TélévisionLa chaîne CNews va être plus étroitement surveillée
Le régulateur des médias a reçu l'ordre d'examiner si le média de Bolloré respecte pluralisme et indépendance de l'information.
Avertissement pour CNews: le Conseil d’État a demandé mardi à l’Arcom, le régulateur des médias, de renforcer son contrôle sur la chaîne d’info dans le giron du milliardaire conservateur Vincent Bolloré.
La plus haute juridiction administrative a «enjoint à l’Arcom de réexaminer dans un délai de six mois le respect par la chaîne CNews de ses obligations en matière de pluralisme et d’indépendance de l’information», selon un communiqué.
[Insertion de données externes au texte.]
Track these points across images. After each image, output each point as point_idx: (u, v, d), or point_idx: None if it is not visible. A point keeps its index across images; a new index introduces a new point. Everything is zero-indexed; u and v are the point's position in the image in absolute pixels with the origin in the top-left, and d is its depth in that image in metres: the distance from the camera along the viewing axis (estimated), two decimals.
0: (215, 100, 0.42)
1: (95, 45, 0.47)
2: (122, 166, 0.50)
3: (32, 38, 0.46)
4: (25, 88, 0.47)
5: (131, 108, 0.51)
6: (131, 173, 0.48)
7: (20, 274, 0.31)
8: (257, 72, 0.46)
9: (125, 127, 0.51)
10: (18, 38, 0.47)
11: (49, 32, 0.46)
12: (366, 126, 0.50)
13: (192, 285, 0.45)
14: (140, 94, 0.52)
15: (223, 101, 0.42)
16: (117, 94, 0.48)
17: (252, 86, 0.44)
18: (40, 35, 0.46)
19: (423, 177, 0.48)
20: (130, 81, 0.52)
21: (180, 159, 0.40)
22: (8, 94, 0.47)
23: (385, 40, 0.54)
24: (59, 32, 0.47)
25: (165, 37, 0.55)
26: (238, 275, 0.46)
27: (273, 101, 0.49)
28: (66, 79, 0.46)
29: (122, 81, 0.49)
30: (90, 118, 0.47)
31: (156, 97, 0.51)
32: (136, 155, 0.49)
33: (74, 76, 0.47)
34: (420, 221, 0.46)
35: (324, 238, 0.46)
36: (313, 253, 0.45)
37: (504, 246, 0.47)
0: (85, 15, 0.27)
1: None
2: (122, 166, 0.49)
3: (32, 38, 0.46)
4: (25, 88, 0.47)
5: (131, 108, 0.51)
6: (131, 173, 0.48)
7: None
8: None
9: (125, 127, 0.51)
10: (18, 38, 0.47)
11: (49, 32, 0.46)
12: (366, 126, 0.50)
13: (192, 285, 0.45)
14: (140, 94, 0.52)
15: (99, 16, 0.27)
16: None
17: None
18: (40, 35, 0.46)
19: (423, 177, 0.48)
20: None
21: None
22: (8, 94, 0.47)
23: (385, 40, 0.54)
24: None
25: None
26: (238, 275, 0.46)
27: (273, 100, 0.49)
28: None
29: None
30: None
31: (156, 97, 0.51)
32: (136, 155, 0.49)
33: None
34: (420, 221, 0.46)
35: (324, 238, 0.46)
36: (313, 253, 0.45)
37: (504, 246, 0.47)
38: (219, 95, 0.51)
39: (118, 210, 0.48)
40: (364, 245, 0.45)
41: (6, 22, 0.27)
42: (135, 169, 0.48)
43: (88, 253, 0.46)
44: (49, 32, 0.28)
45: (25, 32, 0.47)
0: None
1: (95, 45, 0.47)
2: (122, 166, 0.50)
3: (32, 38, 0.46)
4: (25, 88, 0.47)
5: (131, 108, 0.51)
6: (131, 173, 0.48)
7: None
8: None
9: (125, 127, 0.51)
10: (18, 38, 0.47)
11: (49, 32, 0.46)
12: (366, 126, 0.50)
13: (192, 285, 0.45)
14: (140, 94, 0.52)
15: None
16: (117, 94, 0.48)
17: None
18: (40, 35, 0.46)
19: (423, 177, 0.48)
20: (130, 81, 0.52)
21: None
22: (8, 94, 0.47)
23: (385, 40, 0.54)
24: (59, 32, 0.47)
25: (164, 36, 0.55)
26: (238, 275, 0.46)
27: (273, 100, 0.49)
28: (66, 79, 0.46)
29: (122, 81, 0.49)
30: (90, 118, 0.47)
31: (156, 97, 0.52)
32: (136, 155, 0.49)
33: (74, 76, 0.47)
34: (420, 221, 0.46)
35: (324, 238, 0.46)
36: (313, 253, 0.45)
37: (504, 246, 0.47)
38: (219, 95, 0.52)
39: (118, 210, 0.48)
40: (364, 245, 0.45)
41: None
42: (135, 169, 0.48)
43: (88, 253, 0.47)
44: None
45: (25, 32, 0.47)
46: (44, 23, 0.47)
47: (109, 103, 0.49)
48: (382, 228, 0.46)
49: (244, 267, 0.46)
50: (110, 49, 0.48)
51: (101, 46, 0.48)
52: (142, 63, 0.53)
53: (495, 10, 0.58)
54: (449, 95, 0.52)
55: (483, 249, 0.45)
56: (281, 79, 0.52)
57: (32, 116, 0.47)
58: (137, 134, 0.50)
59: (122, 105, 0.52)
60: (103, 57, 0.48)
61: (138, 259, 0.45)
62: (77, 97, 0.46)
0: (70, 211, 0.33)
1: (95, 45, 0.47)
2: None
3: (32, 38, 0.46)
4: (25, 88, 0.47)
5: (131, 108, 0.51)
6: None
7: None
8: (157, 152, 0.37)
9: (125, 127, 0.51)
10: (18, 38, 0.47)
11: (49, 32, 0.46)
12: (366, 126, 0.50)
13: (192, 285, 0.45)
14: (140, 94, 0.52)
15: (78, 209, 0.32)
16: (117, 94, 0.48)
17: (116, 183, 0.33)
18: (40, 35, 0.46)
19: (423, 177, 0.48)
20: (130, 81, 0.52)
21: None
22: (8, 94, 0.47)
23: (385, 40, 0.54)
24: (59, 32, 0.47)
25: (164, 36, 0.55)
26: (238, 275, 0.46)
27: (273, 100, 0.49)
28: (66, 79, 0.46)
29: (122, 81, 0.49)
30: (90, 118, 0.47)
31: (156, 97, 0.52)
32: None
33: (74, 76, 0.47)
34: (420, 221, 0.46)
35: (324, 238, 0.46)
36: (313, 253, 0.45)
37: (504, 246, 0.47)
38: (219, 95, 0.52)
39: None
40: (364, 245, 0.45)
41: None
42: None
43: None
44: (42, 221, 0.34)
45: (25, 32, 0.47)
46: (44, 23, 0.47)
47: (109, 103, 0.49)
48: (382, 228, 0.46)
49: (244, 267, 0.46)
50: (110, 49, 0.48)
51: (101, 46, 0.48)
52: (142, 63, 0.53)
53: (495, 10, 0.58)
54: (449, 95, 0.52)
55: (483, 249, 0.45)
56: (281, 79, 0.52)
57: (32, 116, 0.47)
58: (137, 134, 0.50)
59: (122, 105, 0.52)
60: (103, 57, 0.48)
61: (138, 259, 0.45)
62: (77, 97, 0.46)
La décision fait suite à un recours de l’ONG Reporters sans frontières (RSF), qui considère que CNews «n’est plus une chaîne d’information, mais est devenue un média d’opinion», ce que l’intéressée conteste.
«Une décision historique»
Le secrétaire général de RSF, Christophe Deloire, a salué une «décision historique du Conseil d’État» pour «la démocratie et le journalisme». Cela «va certainement changer la donne, en amenant le régulateur de l’audiovisuel à être enfin à la hauteur des enjeux».
Dans un communiqué, l’Arcom a fait valoir qu’«avec cette interprétation renouvelée de la loi de 1986 sur la liberté de communication, le Conseil d’État renforce la capacité de contrôle par le régulateur»».
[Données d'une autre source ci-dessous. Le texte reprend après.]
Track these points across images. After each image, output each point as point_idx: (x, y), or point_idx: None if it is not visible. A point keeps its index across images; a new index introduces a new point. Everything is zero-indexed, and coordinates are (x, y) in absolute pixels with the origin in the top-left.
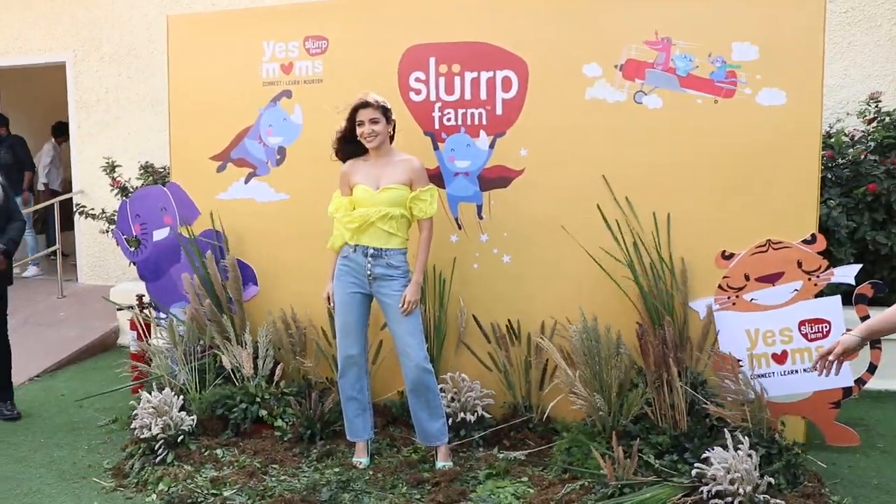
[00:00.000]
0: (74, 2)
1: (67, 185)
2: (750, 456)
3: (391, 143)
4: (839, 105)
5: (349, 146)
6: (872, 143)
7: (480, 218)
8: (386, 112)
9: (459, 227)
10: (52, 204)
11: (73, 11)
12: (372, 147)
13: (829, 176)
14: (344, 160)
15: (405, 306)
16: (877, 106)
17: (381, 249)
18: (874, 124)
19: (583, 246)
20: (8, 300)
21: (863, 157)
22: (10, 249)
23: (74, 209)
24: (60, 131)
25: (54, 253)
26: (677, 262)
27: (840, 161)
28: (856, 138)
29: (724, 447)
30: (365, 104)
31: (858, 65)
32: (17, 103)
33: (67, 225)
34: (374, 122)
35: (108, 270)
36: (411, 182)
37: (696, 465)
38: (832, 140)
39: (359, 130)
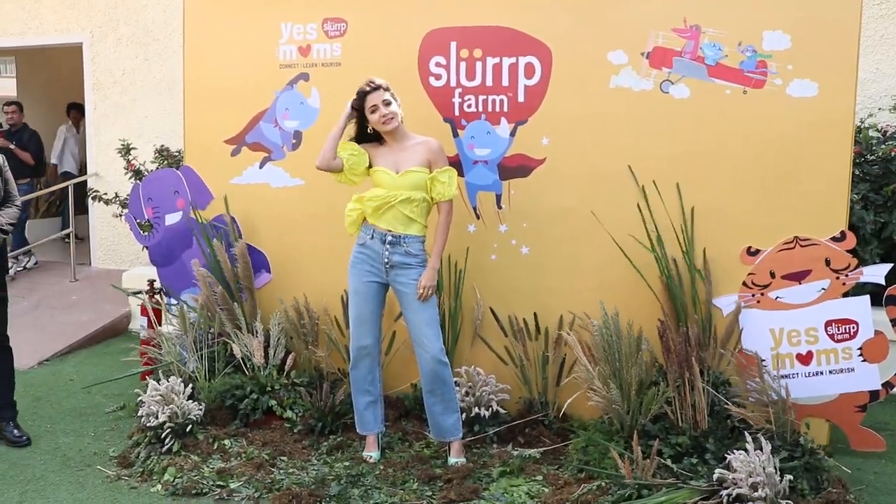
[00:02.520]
0: None
1: (82, 168)
2: (770, 459)
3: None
4: (870, 100)
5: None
6: None
7: (500, 207)
8: (393, 94)
9: (478, 217)
10: (67, 186)
11: None
12: (390, 129)
13: (857, 172)
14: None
15: (421, 291)
16: None
17: (400, 236)
18: None
19: (612, 237)
20: (8, 295)
21: (893, 153)
22: (3, 229)
23: (88, 193)
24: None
25: (68, 236)
26: (701, 257)
27: (869, 157)
28: (887, 134)
29: (746, 450)
30: (374, 88)
31: (891, 58)
32: (33, 84)
33: (81, 208)
34: (387, 103)
35: (122, 255)
36: (430, 164)
37: (717, 469)
38: (860, 136)
39: (373, 118)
Il y a un an, Roch-Olivier Maistre, président de l’autorité indépendante, avait estimé que CNews «respectait strictement le pluralisme politique» de façon globale, tout en jugeant qu’elle «se rapproche d’une chaîne d’opinion» à la manière de la télé conservatrice américaine Fox News.
Deuxième chaîne d'infos
CNews n’a pas réagi dans l’immédiat. Sur le podium des chaînes d’info, elle est deuxième en audience, derrière BFMTV, mais elle progresse. Ses principales têtes d’affiche sont Pascal Praud, Christine Kelly, Sonia Mabrouk, Laurence Ferrari...
Créée en 2017 sur les cendres d’iTélé, la chaîne appartient au groupe Canal+, lui-même contrôlé par Vivendi, groupe de Vincent Bolloré, aux opinions réputées ultra-conservatrices.
RSF avait saisi le Conseil d’État en avril 2022, après avoir en vain appelé l’Arcom à mettre en demeure CNews de respecter ses obligations, à savoir «honnêteté, indépendance et pluralisme de l’information». Lors de l’audience devant le Conseil d’État le 19 janvier, le rapporteur public, qui dit le droit, avait partiellement donné raison à RSF. Ses conclusions ont été largement suivies.
Tenir compte des interventions de tous
Tout d’abord, l’Arcom ne doit pas se limiter au décompte des temps de parole des personnalités politiques pour veiller au respect du pluralisme. Elle devra ainsi tenir compte des interventions de l’ensemble des participants aux programmes diffusés, y compris les chroniqueurs, animateurs et invités, a exigé la juridiction, ce qui fait figure de petite révolution.
Et concernant l’indépendance de l’information, celle-ci doit s’apprécier «non seulement au regard d’un programme donné» mais aussi, pour une chaîne, «de l’ensemble de ses conditions de fonctionnement et des caractéristiques de sa programmation», a ajouté le Conseil d’État dans sa décision rendue publique.
Au cours de la dernière décennie, l’industriel breton Vincent Bolloré, proche des milieux catholiques traditionalistes, a pris le contrôle du groupe Canal+ puis du groupe Lagardère (Europe 1, «Paris Match» et le «JDD»). «Notre intérêt n’est pas politique, il n’est pas idéologique, c’est un intérêt purement économique», avait-il assuré devant le Sénat en janvier 2022.
Autorisations de la TNT renouvelées en 2025
C’est sur CNews qu’Éric Zemmour, polémiste d’extrême droite, a pris son envol pour devenir candidat à la présidentielle en 2022. Mais M. Bolloré affirme ne «jamais faire de politique». Le numéro 2 du groupe Canal+, Gérald-Brice Viret, a encore récusé tout «prisme d’extrême droite» en janvier. «Le succès prouve qu’il y a une attente», d’après lui.
Les autorisations de 15 fréquences de la télévision numérique terrestre (TNT) doivent être renouvelées en 2025, dont celles de Canal+, C8 et CNews. Initiée par LFI, une commission d’enquête est en cours à l’Assemblée nationale sur le sujet.